Only four years ago, Prop. 8 passed with 52 percent of Californians' vote, but since that time, perspectives about gay marriage both in California and across the country have gone through a rapid and stunning transformation.
The U.S. Supreme Court is expected to announce as early as Monday whether it will review the landmark case against Prop. 8, ruled unconstitutional in federal court in San Francisco two years ago. But surveys indicate that the notion of gay marriage has already gained mainstream acceptance.
Partly, that's because marriage equality activists decided that openness about their lives was the only way to change public opinion.
"We started talking to people," said Ken Pierce, spokesman for the Sacramento, Calif.-based advocacy group Equality Action Now. "We came out to our families, to our communities, in our workplaces. We discussed gay issues around the table.
"All of a sudden people who'd been against marriage equality understood that they have a nephew or a daughter who's gay. They started rethinking their views. It became a personal issue."
Support for gay marriage in California has doubled in the last 25 years — and risen markedly in just the last two years, according to the Field Poll.
Almost 60 percent of Californians surveyed in February said gays and lesbians should be allowed to marry and enjoy the same rights as other married couples. That's up from 51 percent in 2010 and from 30 percent in 1985.

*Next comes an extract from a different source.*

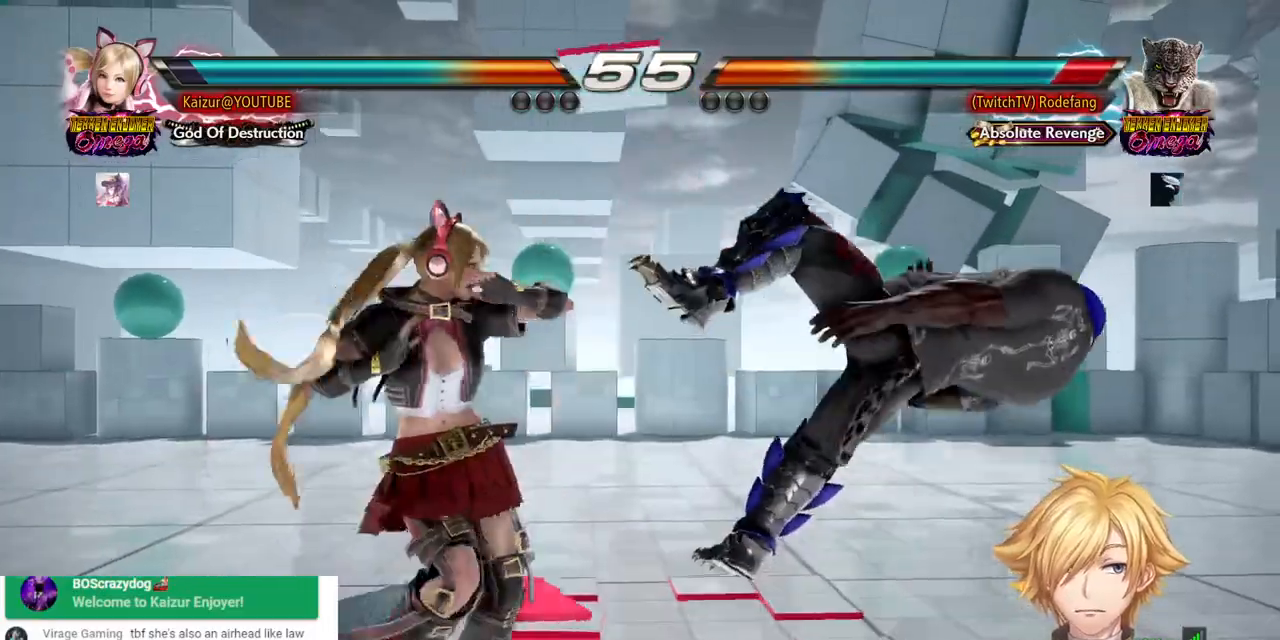
{"buttons": ["L1", "R1", "DPAD_RIGHT"], "left_stick": "center", "right_stick": "center", "events": [[67, "R1", "up"], [133, "R1", "down"], [233, "R1", "up"], [300, "R1", "down"], [367, "L1", "down"], [400, "R1", "up"], [467, "R1", "down"]]}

Behold the divide of the generations: While almost 70 percent of Californians ages 18 to 39 support marriage equality, the same is true of only 45 percent of state residents 65 and older.
"You basically have generational replacement going on," said DiCamillo. "As the younger segment of Californians replaces the older segment, they've brought more permissive views.
"The population turns over, and they replace people who are less tolerant."
Polling trends around the nation show a similar acceleration of support: Nationwide, 50 percent of Americans supported gay marriage in May, compared with 27 percent in 1996, according to Gallup.
Maine, Maryland and Washington passed same-sex marriage laws in the recent election, joining six other states and the District of Columbia.
"It's amazing the change in attitudes," said Wendell Alderson, 60, a retired Sacramento registered nurse who married his longtime partner in June 2008, during California's brief window of legalized same-sex marriage.
"What I think helped it happen is that a lot of people, especially on TV, are coming out. 'Modern Family' shows normal gay people leading their lives. The actor Jim Parsons just came out. Who's the cute guy with the gray hair who has a talk show? Anderson Cooper. He came out not too long ago."
When Bailes and Pontac speak to classes about their activism — as they have for decades — they always make a point of asking who in the class has never known a gay person.
"I'd go over and shake their hands and say, 'Well, now you do,' " said Bailes, 71. "I can't do that anymore. Everybody knows someone who's gay. They have a gay person in their family, or they have gay friends and neighbors.
"There's acceptance, because people have come out. The world is changing. It's inevitable we'll have gay rights — and really, really soon."
(Sacramento Bee staff writer Phillip Reese contributed to this report.)